What a pair of goose-brains, she thought, then turned her attention back to the mare. It took her most of the afternoon, but eventually she had the horse halter-trained. By the time Hunter arrived at the arena, she was proudly leading the mare in circles. The horse had a naturally impressive gait and stance.
“How does she look from there?” she asked, knowing the mare looked good.
“Fine,” he said, but he seemed distracted. “You can turn her out to pasture now.” He pulled back the gate, and Eliza led the mare past him. She could tell from the subtle slur in his voice that he hadn’t been the one drinking tea.
“Did the children enjoy their visit with Miss Tabby and Miss Cilla?” she asked. Did you?
“That’s what I want to speak to you about,” he said.
She let the mare loose in the pasture and slung the lead rope over her shoulder. She was hot and sweaty, gritty with sand from working all afternoon. The sun had tanned her forearms dark gold. In comparison to Hunter in his finery, she felt like a ragamuffin. “So speak,” she said.

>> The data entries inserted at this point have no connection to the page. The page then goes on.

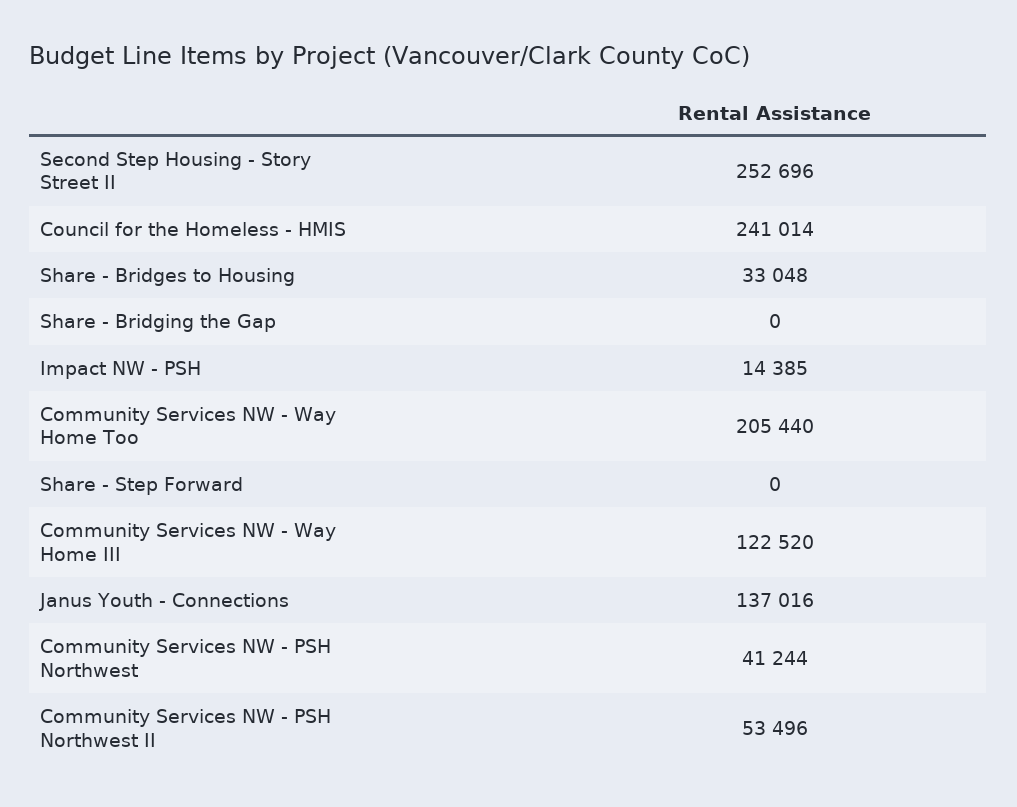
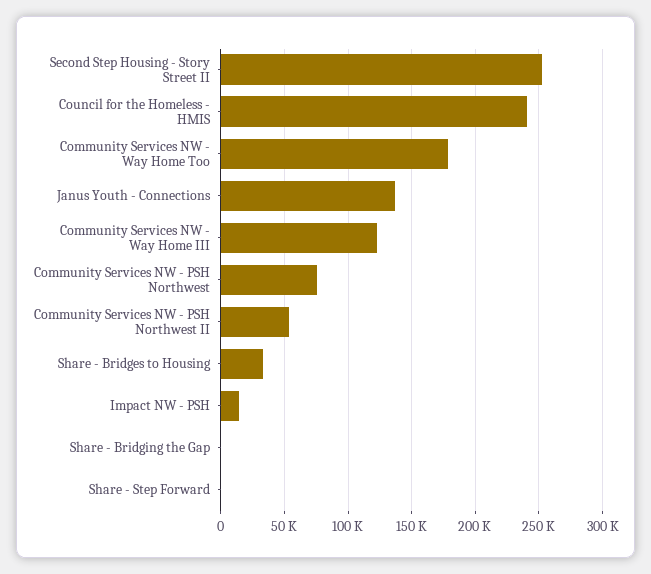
  {
    "Second Step Housing - Story Street II": 252696,
    "Council for the Homeless - HMIS": 241014,
    "Share - Bridges to Housing": 33048,
    "Share - Bridging the Gap": 0,
    "Impact NW - PSH": 14385,
-   "Community Services NW - Way Home Too": 205440,
+   "Community Services NW - Way Home Too": 180000,
    "Share - Step Forward": 0,
    "Community Services NW - Way Home III": 122520,
    "Janus Youth - Connections": 137016,
-   "Community Services NW - PSH Northwest": 41244,
+   "Community Services NW - PSH Northwest": 75000,
    "Community Services NW - PSH Northwest II": 53496
  }

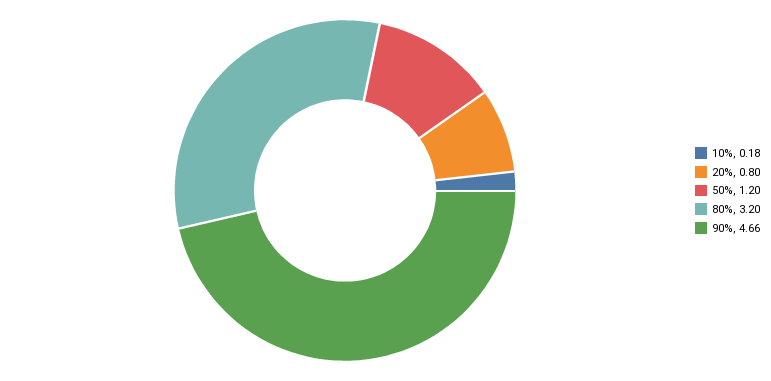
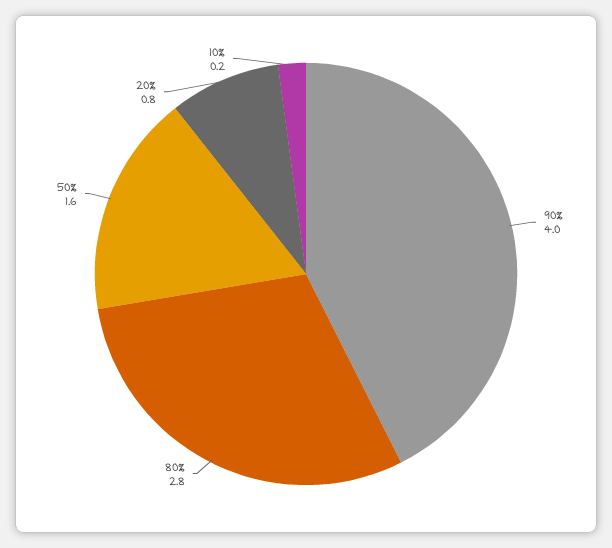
  {
    "10%": 0.18,
    "20%": 0.8,
-   "50%": 1.2,
+   "50%": 1.6,
-   "80%": 3.2,
+   "80%": 2.8,
-   "90%": 4.66
+   "90%": 4
  }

They walked together to the covered well, which stood in the shade outside the bake house.
“Blue wouldn’t say a word, of course, and Belinda spoke only of this project you’re building with them. This toy boat, or some such silliness.”
Eliza refused to flinch at his accusatory tone. “Blue speaks to no one, and Belinda speaks to everyone. If you didn’t want to hear about the project, you should have changed the subject. And if these ladies reject your children based on this meeting, then they’re not worth courting anyway.”